DIRECTIONS – Can you convert the lines of the listing below, from the line holding "pose: elev=305.8 azim=259.8" through the line holding "Dot at: occluded", inclusive, into a Markdown table with the columns n (row number) and Line, leaving out blank lines and the pictures?

TASK MATERIAL –
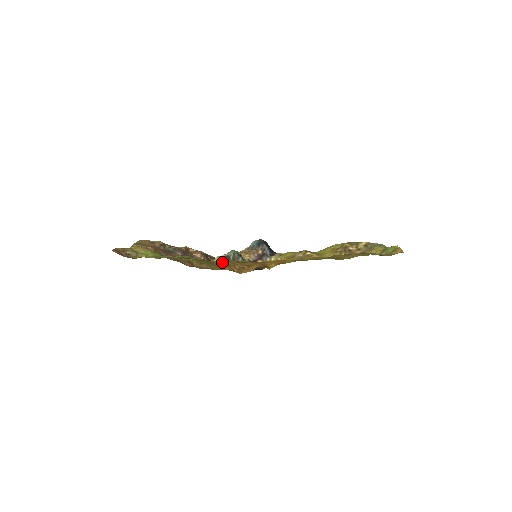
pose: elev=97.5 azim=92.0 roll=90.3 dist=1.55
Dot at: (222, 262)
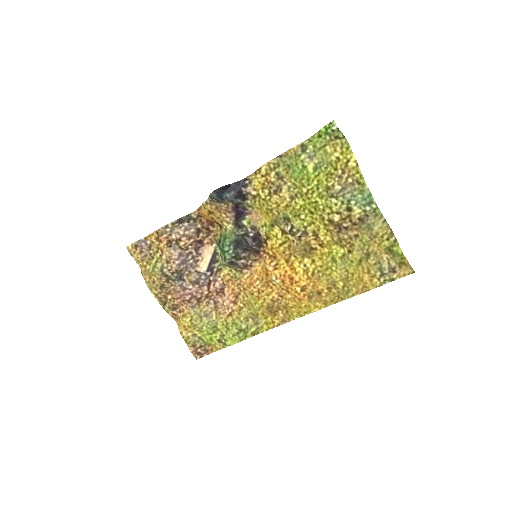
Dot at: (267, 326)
...
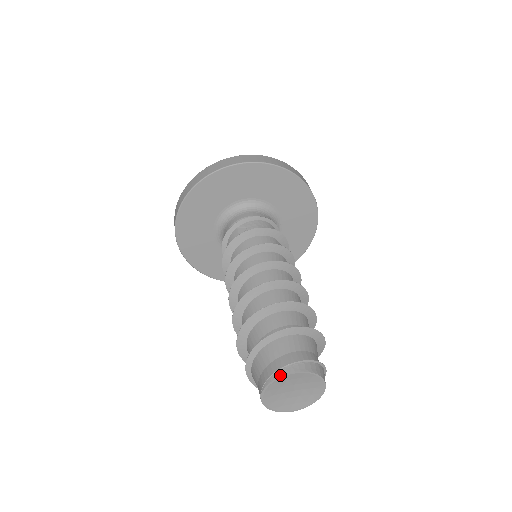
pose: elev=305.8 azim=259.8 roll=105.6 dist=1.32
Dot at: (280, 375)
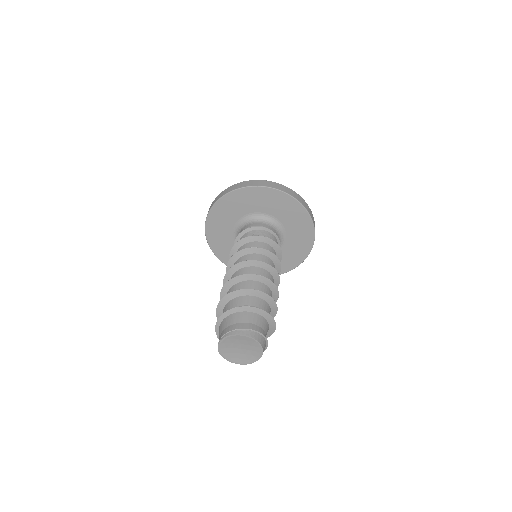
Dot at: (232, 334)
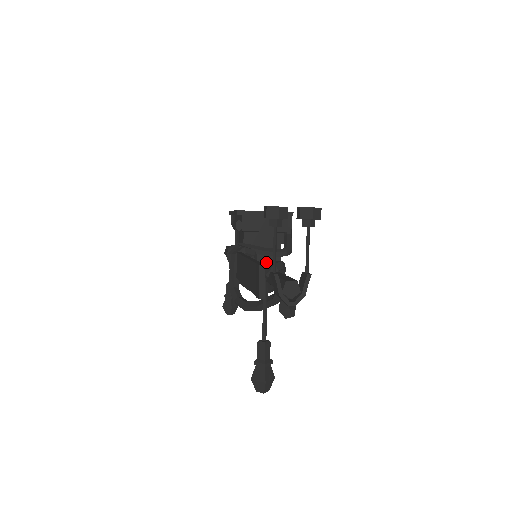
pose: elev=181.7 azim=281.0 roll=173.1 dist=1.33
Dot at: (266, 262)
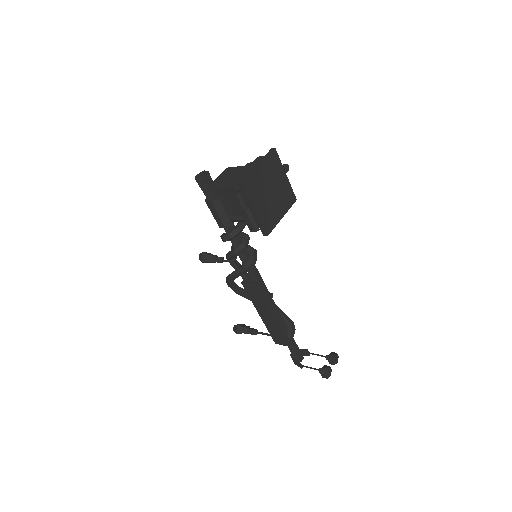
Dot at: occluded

CORRECT ANSWER –
| n | Line |
|---|---|
| 1 | pose: elev=305.8 azim=259.8 roll=105.6 dist=1.32 |
| 2 | Dot at: (280, 375) |
| 3 | Dot at: (232, 334) |
| 4 | pose: elev=181.7 azim=281.0 roll=173.1 dist=1.33 |
| 5 | Dot at: (266, 262) |
| 6 | Dot at: occluded |